— DIRECTIONS —
Below are lines of data; count those that contain "negative" and give the total alone.

— THE RECORDS —
____________
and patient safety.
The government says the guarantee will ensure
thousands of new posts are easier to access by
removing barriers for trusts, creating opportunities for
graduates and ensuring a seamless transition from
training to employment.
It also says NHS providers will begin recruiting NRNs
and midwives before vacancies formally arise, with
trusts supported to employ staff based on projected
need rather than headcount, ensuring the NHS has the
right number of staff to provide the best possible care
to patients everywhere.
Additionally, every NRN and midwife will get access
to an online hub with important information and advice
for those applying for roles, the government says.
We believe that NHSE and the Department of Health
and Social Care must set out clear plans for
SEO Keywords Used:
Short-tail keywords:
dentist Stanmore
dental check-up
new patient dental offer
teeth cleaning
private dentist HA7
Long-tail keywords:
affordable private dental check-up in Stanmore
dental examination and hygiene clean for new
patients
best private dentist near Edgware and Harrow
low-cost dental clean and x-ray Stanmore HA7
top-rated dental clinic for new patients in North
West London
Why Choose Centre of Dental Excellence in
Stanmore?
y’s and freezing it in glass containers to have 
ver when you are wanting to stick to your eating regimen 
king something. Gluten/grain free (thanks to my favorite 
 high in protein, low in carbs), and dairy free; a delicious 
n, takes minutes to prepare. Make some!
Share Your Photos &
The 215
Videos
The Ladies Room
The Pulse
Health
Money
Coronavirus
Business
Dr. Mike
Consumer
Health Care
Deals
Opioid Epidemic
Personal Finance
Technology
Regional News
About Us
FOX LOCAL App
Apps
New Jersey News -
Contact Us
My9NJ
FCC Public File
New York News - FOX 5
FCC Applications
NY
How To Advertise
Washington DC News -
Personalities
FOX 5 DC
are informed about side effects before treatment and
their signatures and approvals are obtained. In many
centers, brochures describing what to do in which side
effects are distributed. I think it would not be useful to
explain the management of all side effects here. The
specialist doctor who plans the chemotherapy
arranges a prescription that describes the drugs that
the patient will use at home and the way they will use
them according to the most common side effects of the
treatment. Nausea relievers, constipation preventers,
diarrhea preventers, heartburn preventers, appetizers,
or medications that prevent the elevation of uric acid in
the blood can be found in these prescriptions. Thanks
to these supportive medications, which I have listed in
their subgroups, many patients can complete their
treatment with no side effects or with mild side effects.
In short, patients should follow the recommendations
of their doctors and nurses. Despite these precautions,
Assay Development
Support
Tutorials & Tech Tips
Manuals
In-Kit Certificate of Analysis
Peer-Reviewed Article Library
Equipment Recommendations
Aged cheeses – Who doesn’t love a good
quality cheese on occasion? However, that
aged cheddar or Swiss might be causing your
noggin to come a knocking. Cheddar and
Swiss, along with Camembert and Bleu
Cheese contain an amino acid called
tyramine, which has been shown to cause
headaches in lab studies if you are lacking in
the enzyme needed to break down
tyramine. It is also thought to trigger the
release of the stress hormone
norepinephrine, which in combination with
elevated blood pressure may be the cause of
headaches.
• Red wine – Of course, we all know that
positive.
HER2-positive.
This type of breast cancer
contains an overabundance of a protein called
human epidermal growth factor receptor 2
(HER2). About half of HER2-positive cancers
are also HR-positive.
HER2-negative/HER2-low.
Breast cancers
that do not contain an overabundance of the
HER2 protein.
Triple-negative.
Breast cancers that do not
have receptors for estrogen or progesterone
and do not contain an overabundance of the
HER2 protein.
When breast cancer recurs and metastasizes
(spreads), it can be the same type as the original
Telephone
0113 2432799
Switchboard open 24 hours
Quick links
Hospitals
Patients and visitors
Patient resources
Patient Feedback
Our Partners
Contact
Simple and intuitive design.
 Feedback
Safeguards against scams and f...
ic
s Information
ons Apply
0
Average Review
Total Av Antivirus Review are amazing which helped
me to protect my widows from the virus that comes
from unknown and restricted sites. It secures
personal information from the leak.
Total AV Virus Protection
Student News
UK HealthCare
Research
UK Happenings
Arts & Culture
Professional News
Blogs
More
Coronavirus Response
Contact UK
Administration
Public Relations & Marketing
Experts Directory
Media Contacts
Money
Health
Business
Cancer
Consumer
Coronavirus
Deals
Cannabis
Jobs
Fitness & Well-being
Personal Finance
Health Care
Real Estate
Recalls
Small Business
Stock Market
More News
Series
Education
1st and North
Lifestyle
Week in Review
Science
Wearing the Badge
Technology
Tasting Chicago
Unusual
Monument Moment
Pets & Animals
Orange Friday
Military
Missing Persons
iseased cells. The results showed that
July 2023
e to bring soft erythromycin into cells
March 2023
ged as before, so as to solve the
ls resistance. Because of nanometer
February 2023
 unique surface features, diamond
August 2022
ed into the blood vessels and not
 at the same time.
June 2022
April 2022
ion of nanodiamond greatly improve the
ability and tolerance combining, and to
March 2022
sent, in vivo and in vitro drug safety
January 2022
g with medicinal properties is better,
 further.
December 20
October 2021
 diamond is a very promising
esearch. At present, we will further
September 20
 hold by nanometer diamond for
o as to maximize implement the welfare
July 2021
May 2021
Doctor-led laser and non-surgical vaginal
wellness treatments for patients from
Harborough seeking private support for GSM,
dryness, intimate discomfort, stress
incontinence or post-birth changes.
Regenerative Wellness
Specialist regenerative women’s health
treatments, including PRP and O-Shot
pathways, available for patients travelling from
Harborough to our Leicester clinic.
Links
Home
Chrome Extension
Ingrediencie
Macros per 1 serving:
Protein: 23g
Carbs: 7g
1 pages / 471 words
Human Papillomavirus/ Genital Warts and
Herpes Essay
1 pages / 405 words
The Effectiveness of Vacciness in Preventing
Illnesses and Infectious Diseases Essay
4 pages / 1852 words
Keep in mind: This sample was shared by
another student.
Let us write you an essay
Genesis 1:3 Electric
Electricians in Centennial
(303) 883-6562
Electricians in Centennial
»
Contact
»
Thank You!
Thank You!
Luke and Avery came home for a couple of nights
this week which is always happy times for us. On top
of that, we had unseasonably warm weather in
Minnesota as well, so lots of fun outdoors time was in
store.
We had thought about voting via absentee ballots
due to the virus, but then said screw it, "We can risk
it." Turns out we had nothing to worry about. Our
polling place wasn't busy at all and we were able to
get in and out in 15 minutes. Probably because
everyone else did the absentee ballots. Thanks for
____________
— FINISHED TASK —
2